BATON ROUGE, La. (AP) - Gov. John Bel Edwards kicked off Louisiana’s annual budget negotiations Friday by suggesting a more than $36 billion spending plan for next year, asking lawmakers to use federal pandemic aid to avoid cuts while steering new dollars to education raises and programs.
The governor’s 2021-22 state operating budget recommendations were released to the joint House and Senate budget committee, marking the start of months of haggling with lawmakers over a final plan to pay for programs and services in the financial year that begins July 1.
The budget proposal is rosier than expected, after the state treasury took a hit from the coronavirus outbreak. Louisiana’s tax collections are rebounding, though not enough to match pre-pandemic levels. The Edwards administration wants to use continuing federal coronavirus aid, particularly $608 million in enhanced federal payments to cover Medicaid expenses, to close gaps and piece together the plan. The state took a similar approach this year.
“We don’t recommend cuts in this budget, based on our ability to maximize the use of other dollars,” Commissioner of Administration Jay Dardenne, the governor’s chief budget adviser told lawmakers.
But when the federal aid disappears, the governor and lawmakers would have to find other financing sources to keep those programs and services from facing steep cuts.
“To replace this one-time money is a pretty substantial figure,” said House Appropriations Chairman Jerome “Zee” Zeringue, a Houma Republican.
The budget would grow $186 million next year in Edwards’ recommendations, nearly two-thirds of the increase steered to education.

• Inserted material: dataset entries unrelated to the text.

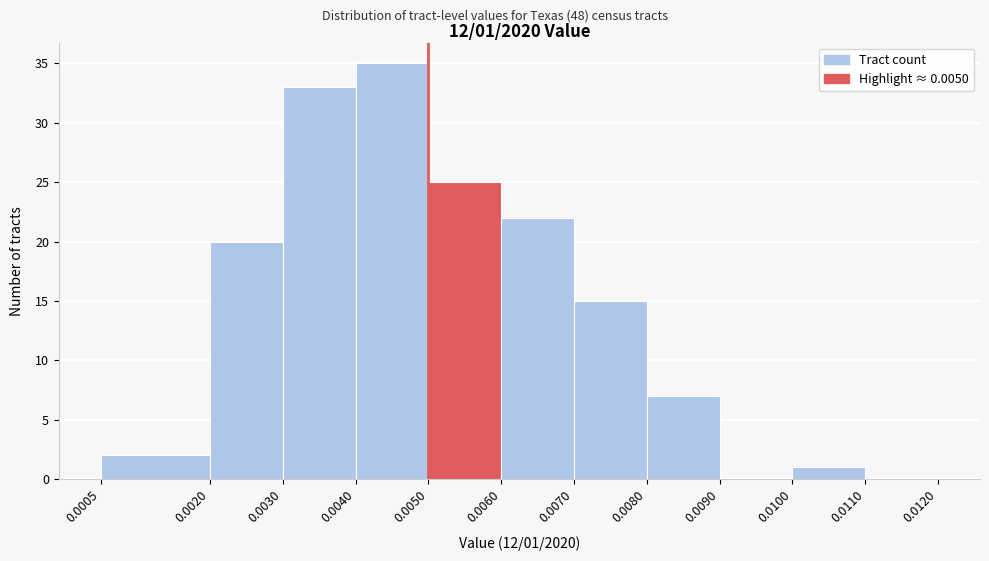

Which range on the x-axis has the tallest bar?

0.0040 to 0.0050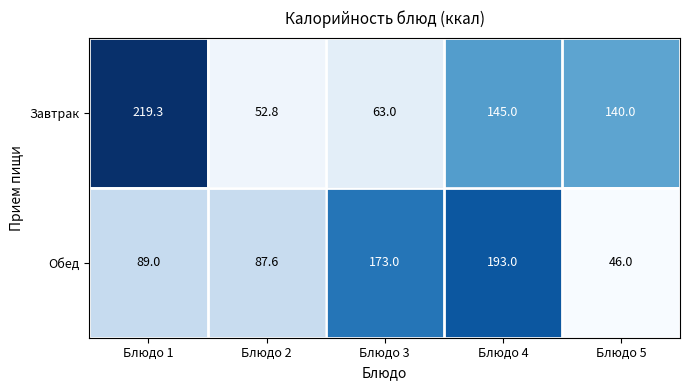

What is the spread (max minus min) of values at Блюдо 2?

34.8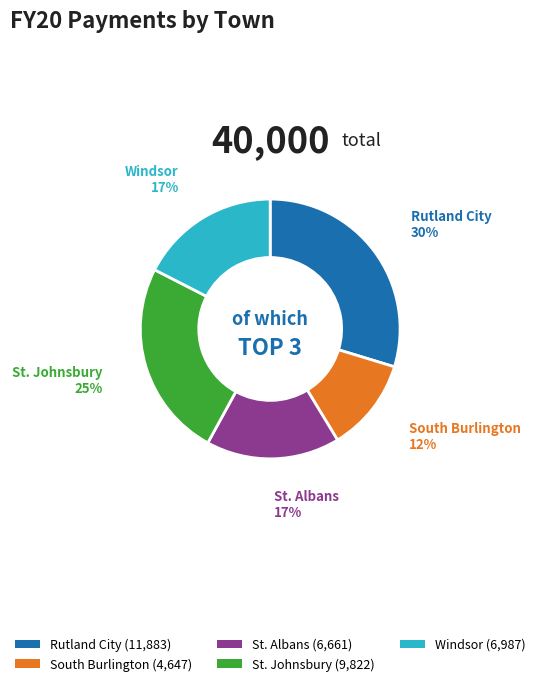

What is the smallest slice in the pie chart?

South Burlington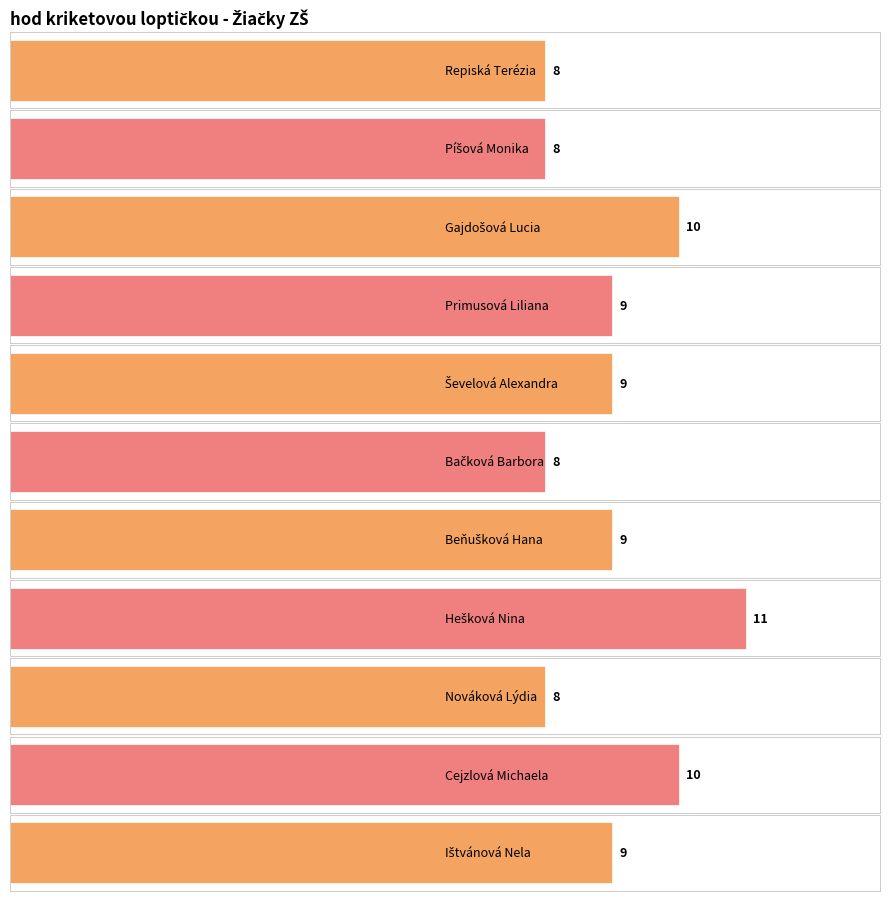

What value does the data have at Repiská Terézia?

8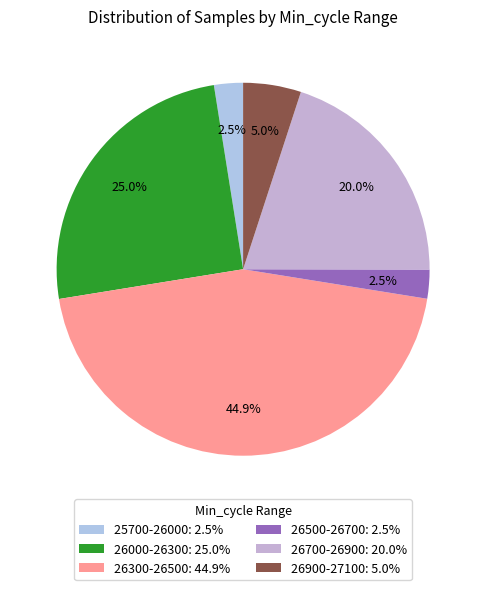

How many segments does this pie chart have?

6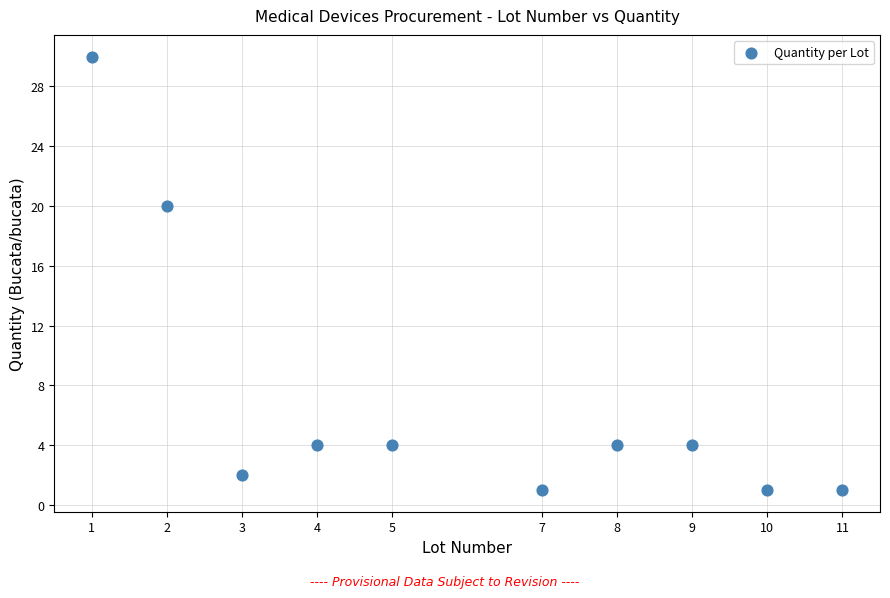

What is the range of X values (max minus min)?

10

K-12 public schools would see new spending to give teachers a $400 pay raise and support staff such as teacher aides, bus drivers and cafeteria workers an extra $200 annually, increases that cost $40 million. The money falls far short of what’s needed to get teachers to the Southern average, a long-sought Edwards goal.
Public colleges would get an $80 million increase. That includes money for increased health and retirement costs, new dollars for faculty salary increases, a boost to the Go Grant program that provides financial aid for needy students and more money for the TOPS college program to ensure full tuition is paid for students who meet the academic requirements.
Commissioner of Higher Education Kim Hunter Reed said in a statement Friday that the Democratic governor’s proposal “sends a clear message: education is critical to our success and now is the time to make strategic investments in our people.” She said the budget would offer the first statewide faculty pay raise in 13 years.
More money would be spent on housing state inmates, both in prisons and jails run by local sheriffs. Civil service workers would get raises. Dollars would be steered to upgrades in communications equipment used by first responders around the state.
Louisiana’s Medicaid program - paid with state and federal dollars - would total $16 billion, accounting for more than 40% of the entire operating budget. Education programs would receive 27% of the financing in the proposal.
The governor gave a preview of his education pay raise plans a day earlier, but Friday was the first look at the entire spending plan presented to the majority-Republican House and Senate.
Senate President Page Cortez, a Lafayette Republican, said he was “100% in support” of the K-12 teacher pay raise.
“That’s a hard one not to do,” he said. “Teachers have had a tough go” in the pandemic.
Edwards’s budget proposal relies heavily on enhanced federal payments for Medicaid expenses to keep the spending plans in balance.
States pay a share of the cost for the health services provided to Medicaid patients, a share tied to the state’s poverty level and other factors established by Congress and federal officials. Because of the pandemic, the federal government is paying a greater share for some services above what it usually pays. That diminishes the state’s costs so those dollars can be used elsewhere.
The governor’s budget recommendations do not include federal coronavirus aid proposed by President Joe Biden that is currently under negotiation in Congress. If approved, that could give Edwards and lawmakers more money to spend.
Lawmakers start the legislative session in April and are not expected to finish crafting a spending plan until the session’s final days in June.